======== Document text ========

Abby Lee Miller “cried every day” on the set of “Dance Moms,” she revealed in a new interview, while reflecting on what made her “feel like a whore” on the show.
“Entertainment Tonight” showed Miller viral memes of herself so she could provide more context. In one instance, the outlet played an old clip of her crying and saying, “I feel like a whore.”
“What the situation was is that the producers were asking me to do something, I didn’t want to do it,” Miller explained.
She continued: “They said, ‘We’re not going to pay you, you’re going to be fined $80,000 or $10,000,’ And I said, ‘I’m not doing it.’”
“They said, ‘Well, we’re going to fine you.’ So I probably did it, and I feel like a whore because I’m getting paid to do things I don’t want to do,” she added.
The Post reached out to Lifetime, which airs “Dance Moms,” and Miller for comment.
The hit series premiered in 2011, following a group of moms whose kids were on a competition team at Miller’s dance company in Pittsburgh, called the Abby Lee Dance Company (ALDC).
Although Miller often discouraged the girls from crying, even after she yelled at them, she admitted to “ET” that she found herself tearing up many of the days they filmed.
“I probably cried every day on set,” she said. “So I know that the producers used to really work me up.”
Miller also claimed the producers wanted to “stir the pot” before she interacted with the moms and the students.

========

What to do:
• a. Return the passage of the Abby Lee Miller article that opens with the words containing "The Post reached" and closes with "Dance Company (ALDC).", copying it exactly.
• b. In the Abby Lee Miller article, what city is the Abby Lee Dance Company in?

======== Supplied data ========

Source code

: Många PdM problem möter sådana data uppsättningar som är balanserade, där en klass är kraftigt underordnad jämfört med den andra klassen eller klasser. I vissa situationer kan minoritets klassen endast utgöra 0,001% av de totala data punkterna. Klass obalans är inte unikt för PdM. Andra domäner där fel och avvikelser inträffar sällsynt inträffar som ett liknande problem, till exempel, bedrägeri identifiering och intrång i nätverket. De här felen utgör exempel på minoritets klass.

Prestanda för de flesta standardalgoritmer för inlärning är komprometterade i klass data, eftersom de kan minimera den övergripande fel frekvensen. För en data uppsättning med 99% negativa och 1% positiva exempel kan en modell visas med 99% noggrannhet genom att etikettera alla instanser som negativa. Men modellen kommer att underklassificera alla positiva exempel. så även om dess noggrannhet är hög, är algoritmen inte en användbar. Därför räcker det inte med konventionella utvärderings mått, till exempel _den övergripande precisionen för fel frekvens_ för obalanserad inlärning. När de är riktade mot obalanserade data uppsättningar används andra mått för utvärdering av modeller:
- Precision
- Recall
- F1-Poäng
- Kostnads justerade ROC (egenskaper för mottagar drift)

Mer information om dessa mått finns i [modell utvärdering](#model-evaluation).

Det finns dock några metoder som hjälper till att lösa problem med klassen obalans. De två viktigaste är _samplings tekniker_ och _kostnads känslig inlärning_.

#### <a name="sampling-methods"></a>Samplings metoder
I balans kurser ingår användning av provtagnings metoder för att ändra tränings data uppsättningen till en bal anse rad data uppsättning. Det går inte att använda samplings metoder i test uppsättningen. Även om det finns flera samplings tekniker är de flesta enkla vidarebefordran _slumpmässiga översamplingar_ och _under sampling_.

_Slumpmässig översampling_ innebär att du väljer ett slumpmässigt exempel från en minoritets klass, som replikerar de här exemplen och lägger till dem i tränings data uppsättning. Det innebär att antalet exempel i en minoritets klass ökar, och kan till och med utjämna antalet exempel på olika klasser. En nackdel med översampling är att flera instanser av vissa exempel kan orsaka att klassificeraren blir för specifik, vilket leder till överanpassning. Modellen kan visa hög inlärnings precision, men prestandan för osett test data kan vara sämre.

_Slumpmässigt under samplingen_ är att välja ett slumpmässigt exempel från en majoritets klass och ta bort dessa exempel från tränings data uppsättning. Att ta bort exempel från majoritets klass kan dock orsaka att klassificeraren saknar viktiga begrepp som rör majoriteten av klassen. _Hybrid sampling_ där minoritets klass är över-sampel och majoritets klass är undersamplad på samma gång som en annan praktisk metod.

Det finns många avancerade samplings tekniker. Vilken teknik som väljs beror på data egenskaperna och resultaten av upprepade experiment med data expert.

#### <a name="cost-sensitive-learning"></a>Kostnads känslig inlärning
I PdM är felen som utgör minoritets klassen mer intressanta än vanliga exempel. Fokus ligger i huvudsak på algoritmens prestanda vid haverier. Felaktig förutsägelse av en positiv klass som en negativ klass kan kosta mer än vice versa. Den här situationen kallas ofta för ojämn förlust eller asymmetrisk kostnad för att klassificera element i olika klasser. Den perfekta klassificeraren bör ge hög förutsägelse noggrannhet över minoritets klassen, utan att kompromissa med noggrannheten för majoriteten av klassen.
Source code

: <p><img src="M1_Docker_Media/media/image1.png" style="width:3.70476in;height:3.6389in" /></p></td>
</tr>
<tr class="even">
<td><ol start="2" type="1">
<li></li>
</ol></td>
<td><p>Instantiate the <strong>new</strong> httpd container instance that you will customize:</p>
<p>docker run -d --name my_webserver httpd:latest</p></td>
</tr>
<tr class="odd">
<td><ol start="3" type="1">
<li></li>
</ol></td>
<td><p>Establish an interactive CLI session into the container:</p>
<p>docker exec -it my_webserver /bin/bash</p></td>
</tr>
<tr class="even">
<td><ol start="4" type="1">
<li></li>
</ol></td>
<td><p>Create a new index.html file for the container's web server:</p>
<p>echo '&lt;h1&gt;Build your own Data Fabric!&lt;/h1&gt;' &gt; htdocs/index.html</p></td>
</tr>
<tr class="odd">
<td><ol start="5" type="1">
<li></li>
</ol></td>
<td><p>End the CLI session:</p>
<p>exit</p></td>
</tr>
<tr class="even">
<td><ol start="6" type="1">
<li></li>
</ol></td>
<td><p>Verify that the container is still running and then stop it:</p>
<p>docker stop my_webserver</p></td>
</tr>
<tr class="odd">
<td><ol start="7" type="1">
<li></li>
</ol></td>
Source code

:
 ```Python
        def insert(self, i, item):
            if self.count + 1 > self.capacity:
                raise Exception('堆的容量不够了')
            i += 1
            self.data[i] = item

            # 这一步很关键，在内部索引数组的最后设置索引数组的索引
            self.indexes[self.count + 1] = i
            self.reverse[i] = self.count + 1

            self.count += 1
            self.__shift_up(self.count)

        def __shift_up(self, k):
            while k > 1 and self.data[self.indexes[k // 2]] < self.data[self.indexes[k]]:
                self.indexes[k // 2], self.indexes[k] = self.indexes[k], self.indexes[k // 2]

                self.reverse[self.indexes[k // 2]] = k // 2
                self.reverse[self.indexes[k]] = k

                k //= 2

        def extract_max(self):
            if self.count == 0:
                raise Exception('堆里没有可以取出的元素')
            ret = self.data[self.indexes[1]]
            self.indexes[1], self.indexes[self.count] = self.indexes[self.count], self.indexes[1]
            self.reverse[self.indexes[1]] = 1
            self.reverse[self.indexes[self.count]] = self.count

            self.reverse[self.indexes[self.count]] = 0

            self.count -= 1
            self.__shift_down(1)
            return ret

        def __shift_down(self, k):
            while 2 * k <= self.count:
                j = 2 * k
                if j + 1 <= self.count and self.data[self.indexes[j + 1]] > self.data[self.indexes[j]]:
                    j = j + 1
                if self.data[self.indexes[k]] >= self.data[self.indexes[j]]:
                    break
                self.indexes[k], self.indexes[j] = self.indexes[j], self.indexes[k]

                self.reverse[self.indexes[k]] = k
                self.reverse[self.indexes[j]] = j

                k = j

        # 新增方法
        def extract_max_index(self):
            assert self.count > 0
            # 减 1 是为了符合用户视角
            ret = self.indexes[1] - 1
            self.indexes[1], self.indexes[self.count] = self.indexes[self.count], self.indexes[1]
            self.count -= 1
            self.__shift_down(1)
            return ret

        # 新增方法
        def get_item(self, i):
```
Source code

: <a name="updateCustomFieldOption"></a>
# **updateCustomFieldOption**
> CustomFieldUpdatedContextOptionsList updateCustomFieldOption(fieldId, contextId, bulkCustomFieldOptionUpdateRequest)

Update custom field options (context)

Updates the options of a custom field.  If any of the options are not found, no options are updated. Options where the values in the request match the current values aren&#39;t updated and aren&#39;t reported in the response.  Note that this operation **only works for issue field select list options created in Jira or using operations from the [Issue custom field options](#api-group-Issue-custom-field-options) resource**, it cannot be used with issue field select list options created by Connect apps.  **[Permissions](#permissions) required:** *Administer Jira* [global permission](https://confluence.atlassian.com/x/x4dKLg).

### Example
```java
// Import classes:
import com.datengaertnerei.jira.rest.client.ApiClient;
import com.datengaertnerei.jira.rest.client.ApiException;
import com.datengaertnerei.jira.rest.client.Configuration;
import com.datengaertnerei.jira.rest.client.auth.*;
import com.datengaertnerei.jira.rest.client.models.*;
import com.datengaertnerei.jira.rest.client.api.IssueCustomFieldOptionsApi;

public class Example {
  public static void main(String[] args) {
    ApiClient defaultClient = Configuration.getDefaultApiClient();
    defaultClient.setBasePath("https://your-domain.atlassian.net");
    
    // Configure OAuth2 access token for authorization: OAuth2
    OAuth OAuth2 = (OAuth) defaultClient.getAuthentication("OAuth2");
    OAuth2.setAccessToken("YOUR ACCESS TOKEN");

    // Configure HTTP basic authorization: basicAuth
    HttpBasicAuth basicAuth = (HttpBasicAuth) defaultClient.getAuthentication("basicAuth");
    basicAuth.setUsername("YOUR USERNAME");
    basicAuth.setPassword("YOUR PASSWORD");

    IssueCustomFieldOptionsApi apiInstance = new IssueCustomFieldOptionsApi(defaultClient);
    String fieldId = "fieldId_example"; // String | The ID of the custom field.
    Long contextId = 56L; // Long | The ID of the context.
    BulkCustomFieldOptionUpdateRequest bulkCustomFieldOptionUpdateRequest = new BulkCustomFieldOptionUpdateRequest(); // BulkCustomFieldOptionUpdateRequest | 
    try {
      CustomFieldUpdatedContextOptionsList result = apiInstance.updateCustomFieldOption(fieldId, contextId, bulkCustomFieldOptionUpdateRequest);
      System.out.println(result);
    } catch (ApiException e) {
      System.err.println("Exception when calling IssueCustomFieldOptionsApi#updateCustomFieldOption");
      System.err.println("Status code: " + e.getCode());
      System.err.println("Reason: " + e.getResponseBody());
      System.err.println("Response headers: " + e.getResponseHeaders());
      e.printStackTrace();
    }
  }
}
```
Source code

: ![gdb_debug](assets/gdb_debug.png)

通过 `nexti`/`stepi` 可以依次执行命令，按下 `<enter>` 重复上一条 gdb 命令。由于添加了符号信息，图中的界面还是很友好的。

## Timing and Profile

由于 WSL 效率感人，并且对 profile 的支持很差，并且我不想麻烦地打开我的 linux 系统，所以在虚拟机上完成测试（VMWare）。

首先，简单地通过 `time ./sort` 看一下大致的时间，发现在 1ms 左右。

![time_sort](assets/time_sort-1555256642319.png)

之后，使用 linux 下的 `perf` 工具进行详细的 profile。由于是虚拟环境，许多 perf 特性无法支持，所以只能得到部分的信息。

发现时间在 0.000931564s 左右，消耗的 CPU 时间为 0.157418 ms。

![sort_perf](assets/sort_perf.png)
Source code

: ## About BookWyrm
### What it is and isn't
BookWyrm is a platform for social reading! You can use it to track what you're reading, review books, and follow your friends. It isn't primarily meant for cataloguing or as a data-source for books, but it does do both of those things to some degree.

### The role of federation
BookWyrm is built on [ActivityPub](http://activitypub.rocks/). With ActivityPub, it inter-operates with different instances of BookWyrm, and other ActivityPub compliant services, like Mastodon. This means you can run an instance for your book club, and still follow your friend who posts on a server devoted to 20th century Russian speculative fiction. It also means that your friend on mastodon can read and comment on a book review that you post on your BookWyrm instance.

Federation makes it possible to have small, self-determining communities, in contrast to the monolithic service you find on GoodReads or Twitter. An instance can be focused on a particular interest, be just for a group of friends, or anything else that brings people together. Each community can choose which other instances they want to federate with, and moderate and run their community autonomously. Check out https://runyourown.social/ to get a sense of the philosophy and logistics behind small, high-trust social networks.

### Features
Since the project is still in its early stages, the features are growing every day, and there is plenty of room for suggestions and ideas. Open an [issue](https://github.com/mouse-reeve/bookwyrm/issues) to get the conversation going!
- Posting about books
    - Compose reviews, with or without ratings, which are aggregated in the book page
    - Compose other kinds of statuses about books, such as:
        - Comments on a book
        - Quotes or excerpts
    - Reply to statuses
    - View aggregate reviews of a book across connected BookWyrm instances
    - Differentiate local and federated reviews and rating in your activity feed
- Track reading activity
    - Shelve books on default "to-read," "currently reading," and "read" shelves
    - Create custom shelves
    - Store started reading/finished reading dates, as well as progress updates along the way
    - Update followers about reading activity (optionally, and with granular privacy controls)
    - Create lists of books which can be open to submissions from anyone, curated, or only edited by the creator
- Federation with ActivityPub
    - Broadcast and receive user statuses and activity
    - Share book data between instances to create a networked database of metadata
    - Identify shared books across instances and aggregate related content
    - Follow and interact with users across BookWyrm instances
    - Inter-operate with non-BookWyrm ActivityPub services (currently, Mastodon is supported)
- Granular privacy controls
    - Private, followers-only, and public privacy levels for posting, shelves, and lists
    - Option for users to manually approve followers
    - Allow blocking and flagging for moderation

========

Answers to the problems:
• a.
The Post reached out to Lifetime, which airs “Dance Moms,” and Miller for comment.
The hit series premiered in 2011, following a group of moms whose kids were on a competition team at Miller’s dance company in Pittsburgh, called the Abby Lee Dance Company (ALDC).

• b. Pittsburgh